Penghentian Bantuan Militer AS Picu Upaya Zelensky Perbaiki Hubungan dengan Trump

Penghentian Bantuan Militer AS Picu Upaya Zelensky Perbaiki Hubungan dengan Trump

Presiden Ukraina Volodymyr Zelensky, dalam upayanya untuk menenangkan situasi yang memanas pasca penghentian bantuan militer AS ke Ukraina, telah menyatakan keinginannya untuk memperbaiki hubungan dengan Presiden Amerika Serikat Donald Trump. Pernyataan ini disampaikan Zelensky menyusul perselisihan publik yang terjadi antara kedua pemimpin di Gedung Putih pada Jumat, 28 Februari 2025, dan beredar luas di media internasional. Langkah ini diyakini sebagai upaya strategis Zelensky untuk mengamankan kembali dukungan AS, yang krusial bagi keberlangsungan upaya perdamaian dan pertahanan Ukraina.

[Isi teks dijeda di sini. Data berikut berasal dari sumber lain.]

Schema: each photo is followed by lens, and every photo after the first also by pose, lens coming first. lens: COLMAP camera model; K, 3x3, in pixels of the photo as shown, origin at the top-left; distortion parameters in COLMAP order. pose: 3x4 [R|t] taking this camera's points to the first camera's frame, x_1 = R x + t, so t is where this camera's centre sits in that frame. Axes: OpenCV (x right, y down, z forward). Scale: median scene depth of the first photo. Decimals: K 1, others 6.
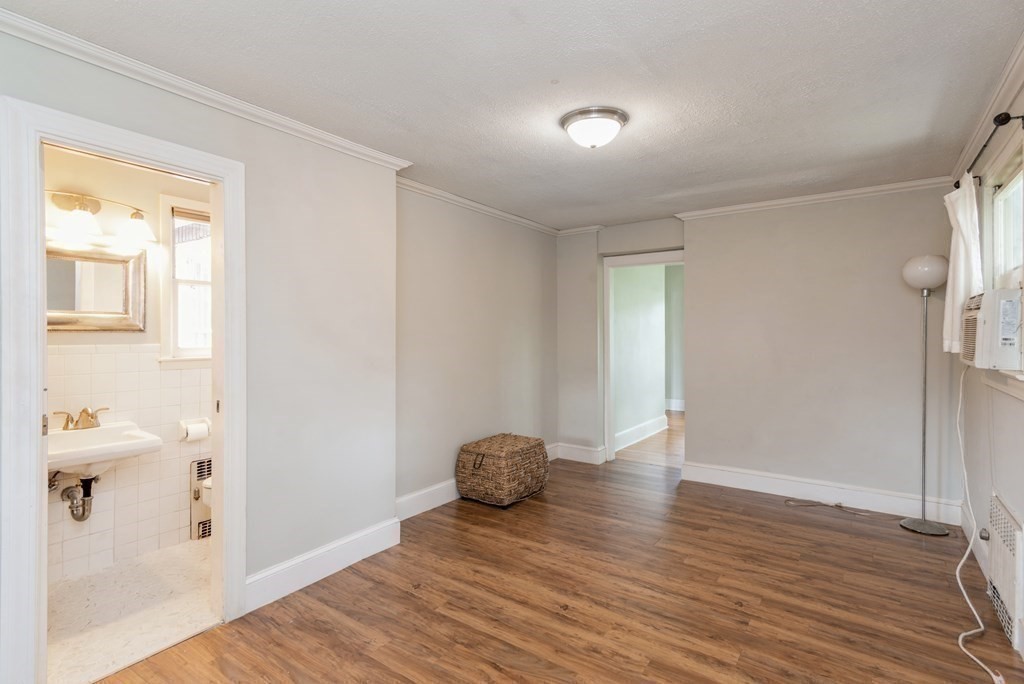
lens RADIAL K [[497.3, 0, 510.4], [0, 497.3, 336.7], [0, 0, 1]] dist [0.016941, 0.000377]
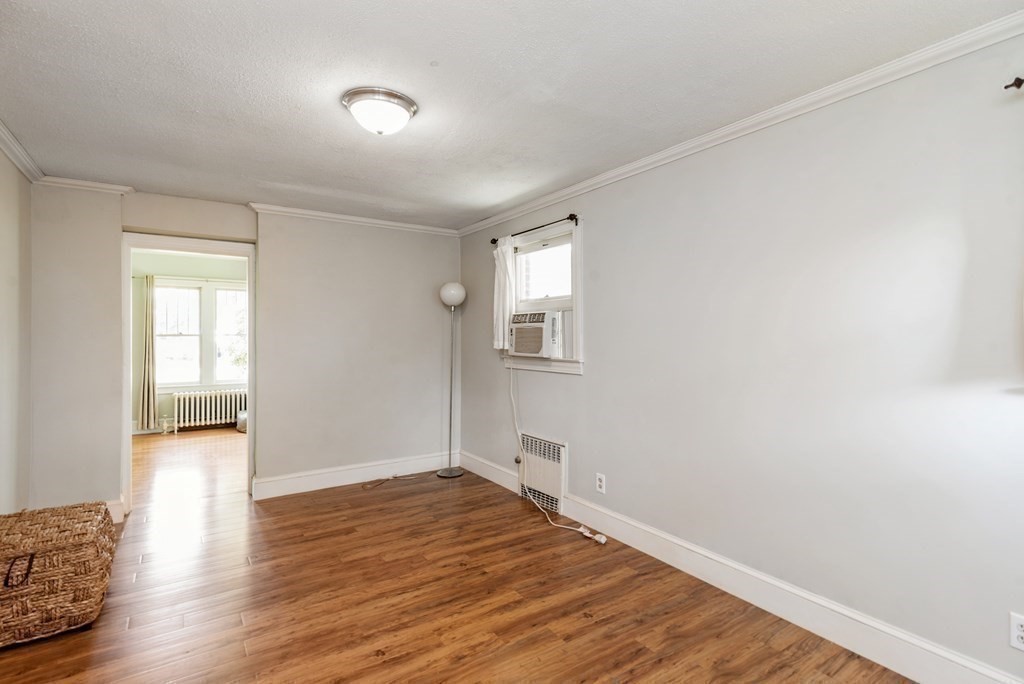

Zelensky, dalam sebuah pernyataan melalui media sosial X pada Selasa, 4 Maret 2025, menekankan komitmen Ukraina terhadap perdamaian. Ia menyatakan kesiapan Ukraina untuk segera duduk di meja perundingan dan menawarkan inisiatif konkret berupa gencatan senjata di darat, laut, dan udara. Proposal ini mencakup penghentian serangan rudal, drone jarak jauh, bom energi, serta serangan terhadap infrastruktur sipil. Kesiapan Ukraina untuk gencatan senjata di laut juga diungkapkan, dengan syarat Rusia bersedia melakukan hal yang sama. Langkah ini, menurut Zelensky, merupakan upaya proaktif untuk menunjukkan itikad baik dan membuka jalan bagi penyelesaian konflik yang telah berlangsung selama tiga tahun.

Lebih lanjut, Zelensky mengungkapkan keinginannya untuk bekerja sama dengan Trump dalam mewujudkan perdamaian berkelanjutan di Ukraina. Ia menyebut kepemimpinan Trump sebagai kunci untuk mencapai tujuan tersebut. Pernyataan ini tampak sebagai upaya diplomasi untuk meredakan ketegangan dan memulihkan kepercayaan antara kedua negara. Perselisihan di Gedung Putih sebelumnya, yang melibatkan adu argumentasi dengan Trump dan Wakil Presiden AS JD Vance, telah mencederai hubungan bilateral dan menimbulkan kekhawatiran akan dampaknya terhadap dukungan AS untuk Ukraina.

Perselisihan tersebut, yang mencapai puncaknya dengan pernyataan Trump yang menyebut Zelensky sebagai "diktator" dan kritik Zelensky terhadap Trump yang dianggap didasarkan pada "disinformasi" Rusia, telah menciptakan dinamika yang rumit. Namun, Zelensky dengan tegas menyatakan bahwa pertemuan di Washington pada 28 Februari lalu tidak berjalan sesuai rencana, dan kini ia bertekad untuk memperbaiki hubungan tersebut agar kerja sama dan komunikasi ke depannya bersifat konstruktif. Sebagai bentuk nyata komitmennya, Zelensky juga menawarkan kesepakatan istimewa yang memberikan akses kepada AS terhadap sumber daya alam dan mineral Ukraina. Kesepakatan ini seharusnya telah ditandatangani pekan lalu, namun tertunda akibat perselisihan yang terjadi.

Upaya Zelensky ini menunjukkan kompleksitas situasi geopolitik dan pentingnya hubungan AS-Ukraina dalam konflik yang sedang berlangsung. Keberhasilan Zelensky memperbaiki hubungan dengan Trump akan berdampak besar bagi prospek perdamaian dan stabilitas di Ukraina, sekaligus menentukan kelanjutan dukungan AS terhadap negara tersebut. Pernyataan Zelensky menjadi indikator penting dari strategi diplomasi Ukraina dan keinginannya untuk menemukan jalan keluar dari krisis ini.